• **DIRECTIVE**:
Transcribe the listing below only from the line with "Microsoft 有两个版本的 ID" up to and including the line with "#### 访问 Token".
-- MATERIAL PROVIDED follows --
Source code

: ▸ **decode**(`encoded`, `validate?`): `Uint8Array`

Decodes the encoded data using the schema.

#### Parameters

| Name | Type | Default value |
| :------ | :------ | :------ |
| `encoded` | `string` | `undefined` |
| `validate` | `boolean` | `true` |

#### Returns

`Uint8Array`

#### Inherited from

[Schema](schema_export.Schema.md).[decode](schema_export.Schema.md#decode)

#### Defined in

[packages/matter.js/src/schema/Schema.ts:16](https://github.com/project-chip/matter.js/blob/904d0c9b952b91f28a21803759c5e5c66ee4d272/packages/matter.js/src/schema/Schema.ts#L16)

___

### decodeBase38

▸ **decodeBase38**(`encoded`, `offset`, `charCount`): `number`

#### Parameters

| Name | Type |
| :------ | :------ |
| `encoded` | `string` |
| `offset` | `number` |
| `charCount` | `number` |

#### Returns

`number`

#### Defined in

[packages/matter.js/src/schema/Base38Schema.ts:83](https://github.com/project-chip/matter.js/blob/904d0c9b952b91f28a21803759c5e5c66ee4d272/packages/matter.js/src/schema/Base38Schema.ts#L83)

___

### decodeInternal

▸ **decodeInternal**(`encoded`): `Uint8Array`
-- MATERIAL PROVIDED concluded --
-- MATERIAL PROVIDED follows --
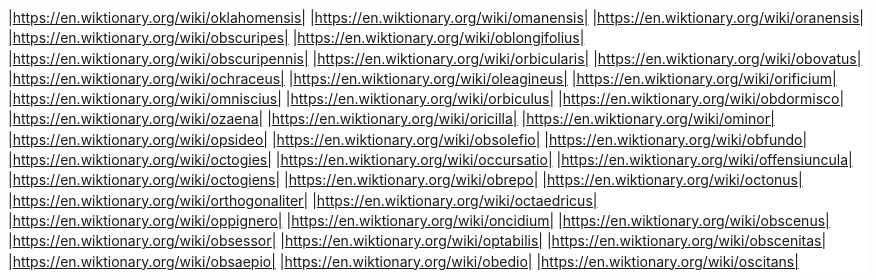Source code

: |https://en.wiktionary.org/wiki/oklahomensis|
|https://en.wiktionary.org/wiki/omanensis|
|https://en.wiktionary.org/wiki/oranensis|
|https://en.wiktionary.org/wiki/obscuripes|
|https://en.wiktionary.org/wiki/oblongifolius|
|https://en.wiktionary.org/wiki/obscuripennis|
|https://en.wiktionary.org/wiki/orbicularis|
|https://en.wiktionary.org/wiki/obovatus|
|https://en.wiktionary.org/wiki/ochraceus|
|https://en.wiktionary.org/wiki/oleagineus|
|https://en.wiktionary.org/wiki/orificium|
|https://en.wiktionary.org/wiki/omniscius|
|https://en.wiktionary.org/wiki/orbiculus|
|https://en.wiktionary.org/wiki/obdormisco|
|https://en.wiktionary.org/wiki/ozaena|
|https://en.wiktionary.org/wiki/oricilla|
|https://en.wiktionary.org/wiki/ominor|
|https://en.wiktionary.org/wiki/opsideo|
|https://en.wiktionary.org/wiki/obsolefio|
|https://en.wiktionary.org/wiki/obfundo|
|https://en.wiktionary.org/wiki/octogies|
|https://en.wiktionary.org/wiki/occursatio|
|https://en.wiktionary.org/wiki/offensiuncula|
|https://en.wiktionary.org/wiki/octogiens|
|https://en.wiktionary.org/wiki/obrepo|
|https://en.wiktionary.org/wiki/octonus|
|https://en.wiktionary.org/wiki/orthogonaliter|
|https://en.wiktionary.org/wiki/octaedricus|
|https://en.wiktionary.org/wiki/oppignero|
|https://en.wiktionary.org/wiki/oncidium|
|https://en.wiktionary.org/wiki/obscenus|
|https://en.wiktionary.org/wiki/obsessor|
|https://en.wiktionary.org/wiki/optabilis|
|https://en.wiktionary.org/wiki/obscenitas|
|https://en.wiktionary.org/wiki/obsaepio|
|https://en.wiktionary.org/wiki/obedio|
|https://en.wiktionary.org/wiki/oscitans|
-- MATERIAL PROVIDED concluded --
-- MATERIAL PROVIDED follows --
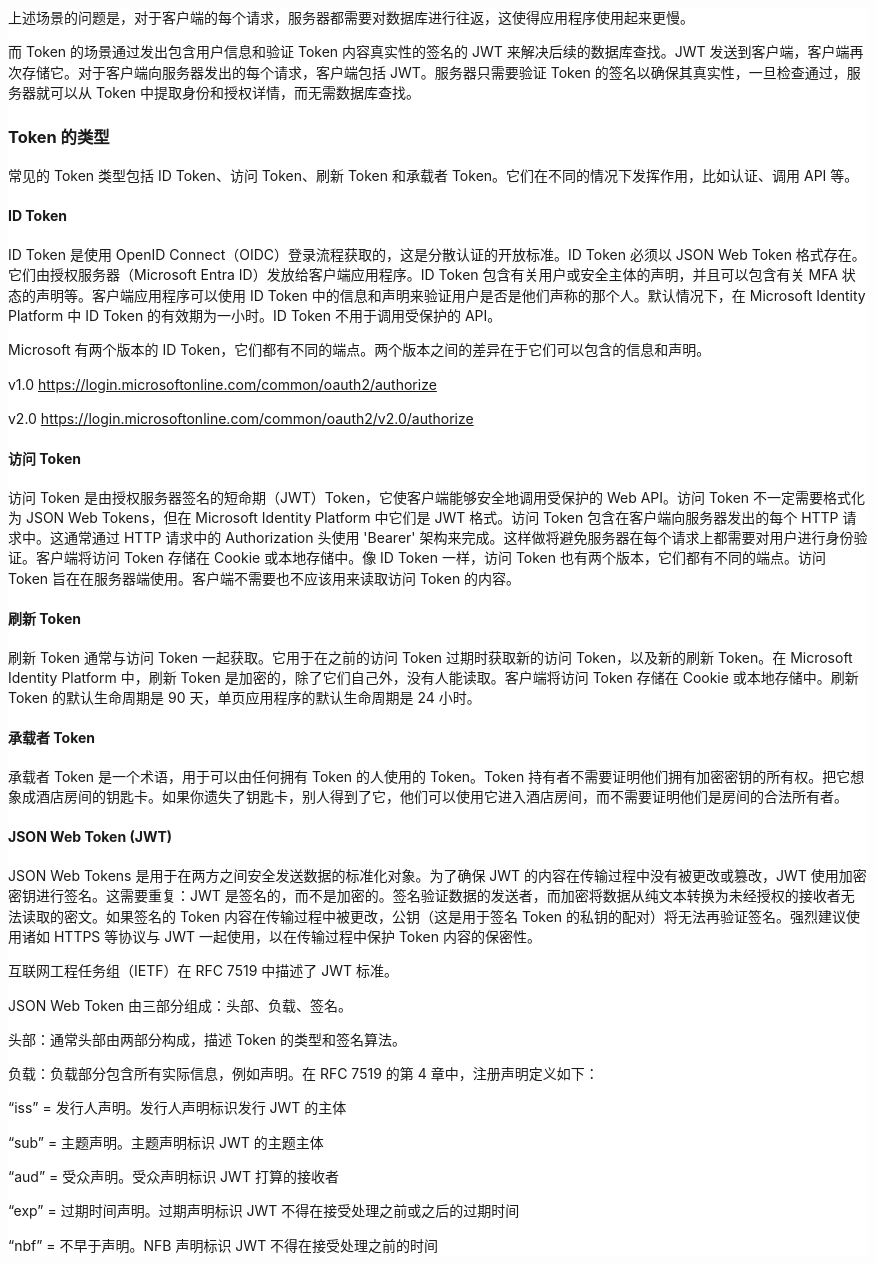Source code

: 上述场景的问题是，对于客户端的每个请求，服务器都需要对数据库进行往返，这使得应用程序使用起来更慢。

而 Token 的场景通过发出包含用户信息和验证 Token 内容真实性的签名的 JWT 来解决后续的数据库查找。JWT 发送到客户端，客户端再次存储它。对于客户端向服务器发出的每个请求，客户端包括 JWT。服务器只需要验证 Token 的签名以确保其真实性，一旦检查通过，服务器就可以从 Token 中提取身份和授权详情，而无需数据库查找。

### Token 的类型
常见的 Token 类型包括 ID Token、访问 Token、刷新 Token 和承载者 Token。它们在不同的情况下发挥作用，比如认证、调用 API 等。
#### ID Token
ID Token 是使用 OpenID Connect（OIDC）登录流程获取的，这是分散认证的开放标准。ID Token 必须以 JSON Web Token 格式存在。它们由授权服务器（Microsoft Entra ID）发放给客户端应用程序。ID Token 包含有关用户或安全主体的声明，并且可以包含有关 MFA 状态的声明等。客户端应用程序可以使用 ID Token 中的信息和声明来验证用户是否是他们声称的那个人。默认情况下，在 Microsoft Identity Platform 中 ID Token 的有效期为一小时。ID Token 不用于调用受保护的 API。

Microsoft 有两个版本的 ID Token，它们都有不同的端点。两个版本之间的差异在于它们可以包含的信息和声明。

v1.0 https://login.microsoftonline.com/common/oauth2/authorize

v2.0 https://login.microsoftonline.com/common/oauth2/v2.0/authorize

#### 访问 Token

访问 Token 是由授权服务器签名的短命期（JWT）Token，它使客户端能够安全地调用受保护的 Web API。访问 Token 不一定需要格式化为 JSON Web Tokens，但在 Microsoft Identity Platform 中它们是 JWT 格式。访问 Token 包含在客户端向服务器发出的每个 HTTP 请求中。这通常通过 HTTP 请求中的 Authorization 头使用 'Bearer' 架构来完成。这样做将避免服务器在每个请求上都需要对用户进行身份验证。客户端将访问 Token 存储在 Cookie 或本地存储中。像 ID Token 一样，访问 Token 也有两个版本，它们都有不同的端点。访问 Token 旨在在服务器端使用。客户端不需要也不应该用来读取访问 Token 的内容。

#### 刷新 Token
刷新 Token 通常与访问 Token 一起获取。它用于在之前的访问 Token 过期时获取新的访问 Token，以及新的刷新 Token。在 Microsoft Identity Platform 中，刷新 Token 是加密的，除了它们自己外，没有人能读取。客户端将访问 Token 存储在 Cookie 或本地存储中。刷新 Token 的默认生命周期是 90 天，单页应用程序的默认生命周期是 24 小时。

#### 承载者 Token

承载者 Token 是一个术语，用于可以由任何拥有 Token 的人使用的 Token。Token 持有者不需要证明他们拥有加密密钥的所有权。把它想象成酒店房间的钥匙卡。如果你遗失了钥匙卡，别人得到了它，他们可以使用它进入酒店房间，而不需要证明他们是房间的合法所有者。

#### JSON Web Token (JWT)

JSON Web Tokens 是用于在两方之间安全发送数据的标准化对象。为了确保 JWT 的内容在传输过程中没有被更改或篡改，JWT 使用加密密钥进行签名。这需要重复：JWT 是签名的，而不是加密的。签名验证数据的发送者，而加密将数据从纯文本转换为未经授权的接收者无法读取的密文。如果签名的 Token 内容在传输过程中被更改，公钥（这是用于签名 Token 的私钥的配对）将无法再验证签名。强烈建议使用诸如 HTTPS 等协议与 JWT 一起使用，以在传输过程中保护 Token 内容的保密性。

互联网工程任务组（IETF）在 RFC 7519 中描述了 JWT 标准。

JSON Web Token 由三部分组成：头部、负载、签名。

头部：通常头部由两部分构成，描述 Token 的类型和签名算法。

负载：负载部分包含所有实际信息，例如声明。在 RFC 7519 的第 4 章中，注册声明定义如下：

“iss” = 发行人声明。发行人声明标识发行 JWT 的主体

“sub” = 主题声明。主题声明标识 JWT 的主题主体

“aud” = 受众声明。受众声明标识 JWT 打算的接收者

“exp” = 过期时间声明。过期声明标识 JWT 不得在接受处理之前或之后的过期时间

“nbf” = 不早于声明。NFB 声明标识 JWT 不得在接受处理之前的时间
-- MATERIAL PROVIDED concluded --
• **RESULT**:
Microsoft 有两个版本的 ID Token，它们都有不同的端点。两个版本之间的差异在于它们可以包含的信息和声明。

v1.0 https://login.microsoftonline.com/common/oauth2/authorize

v2.0 https://login.microsoftonline.com/common/oauth2/v2.0/authorize

#### 访问 Token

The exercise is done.